(Data in this exercise Opens)
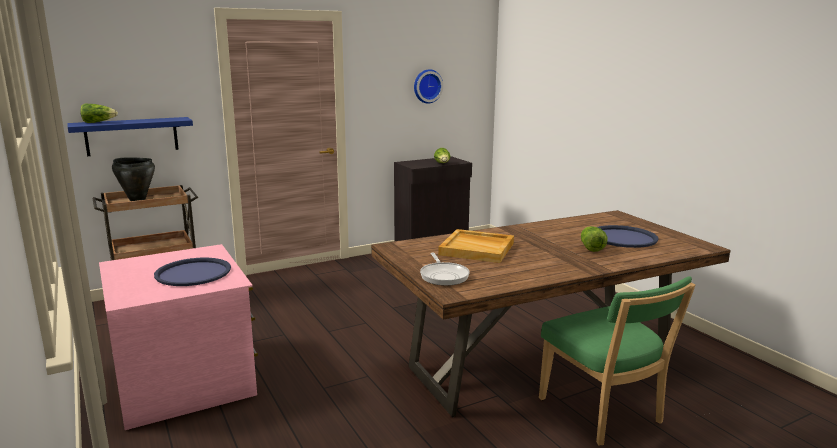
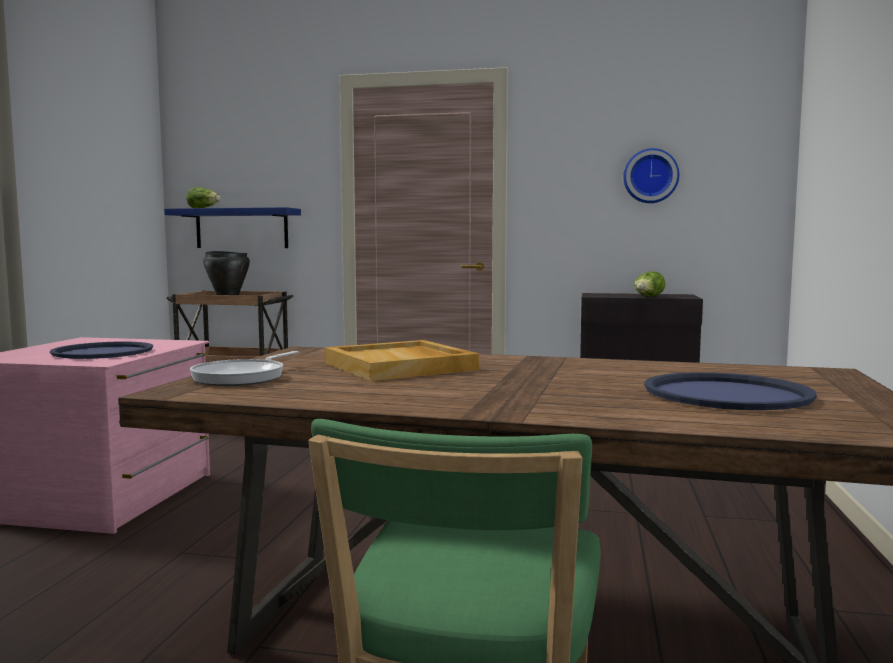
camera: 40 degrees right, 10 degrees down
lettuce [581,226,607,252] -> none

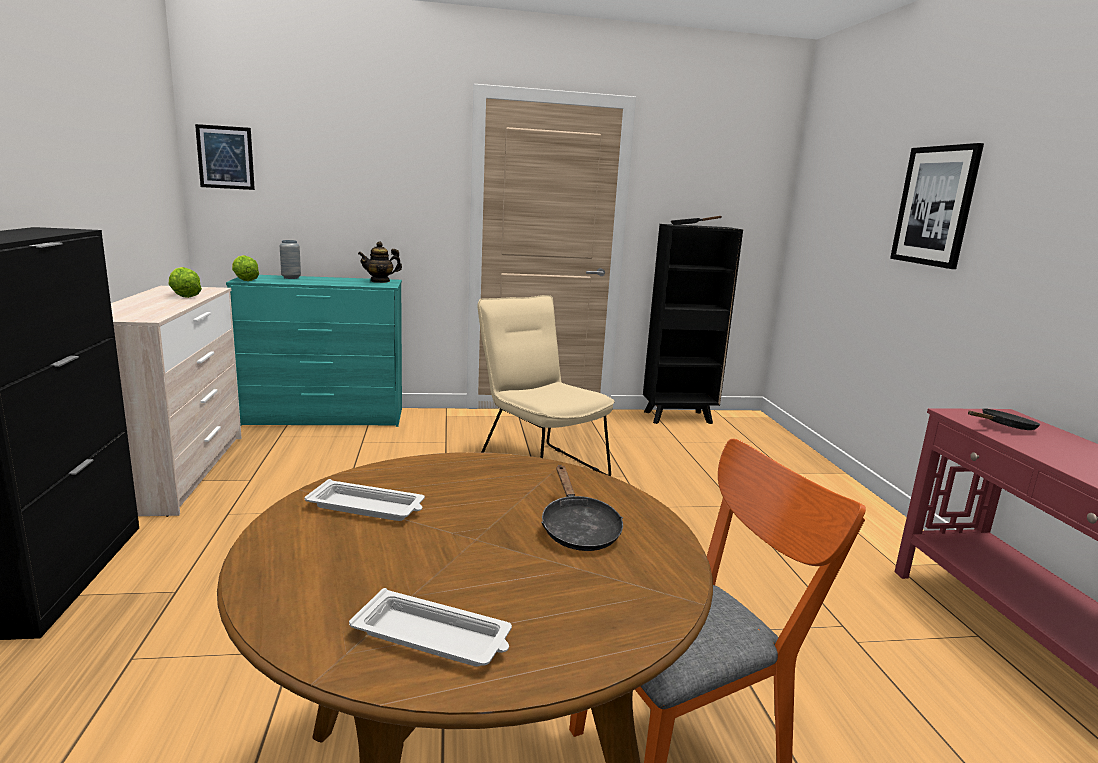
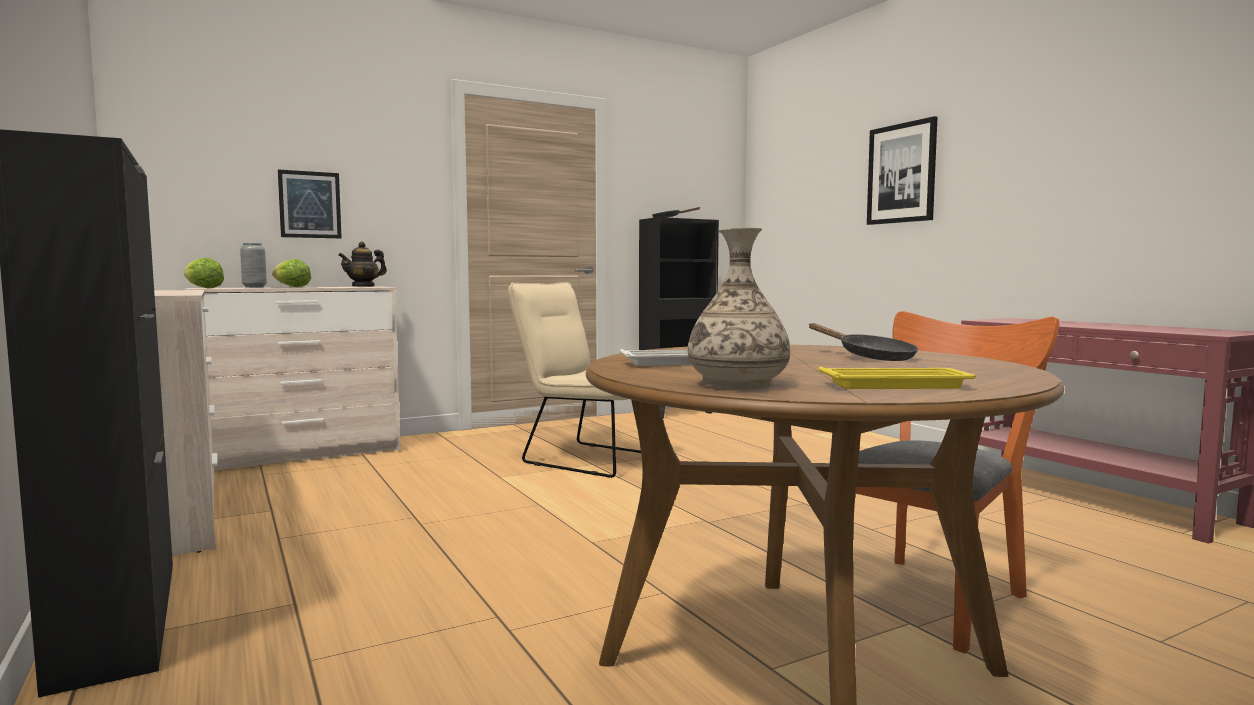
camera: 20 degrees left, 10 degrees down
lettuce [169,267,202,298] -> lettuce moved to [272,259,311,287]
picture [195,124,255,190] -> picture moved to [278,170,342,238]
turquoise dresser [226,275,402,427] -> beige dresser [184,287,401,470]
white tray [349,588,512,667] -> yellow tray [819,366,976,389]
black frying pan [968,408,1040,430] -> none
none -> vase [688,228,790,389]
(Data in this exercise Closes)
### Problem description
Write the lines out again exactly, beginning at the line that contains "turquoise dresser [226,275,402,427]" and stopping only at the final line of the listing above.

### Exercise output
turquoise dresser [226,275,402,427] -> beige dresser [184,287,401,470]
white tray [349,588,512,667] -> yellow tray [819,366,976,389]
black frying pan [968,408,1040,430] -> none
none -> vase [688,228,790,389]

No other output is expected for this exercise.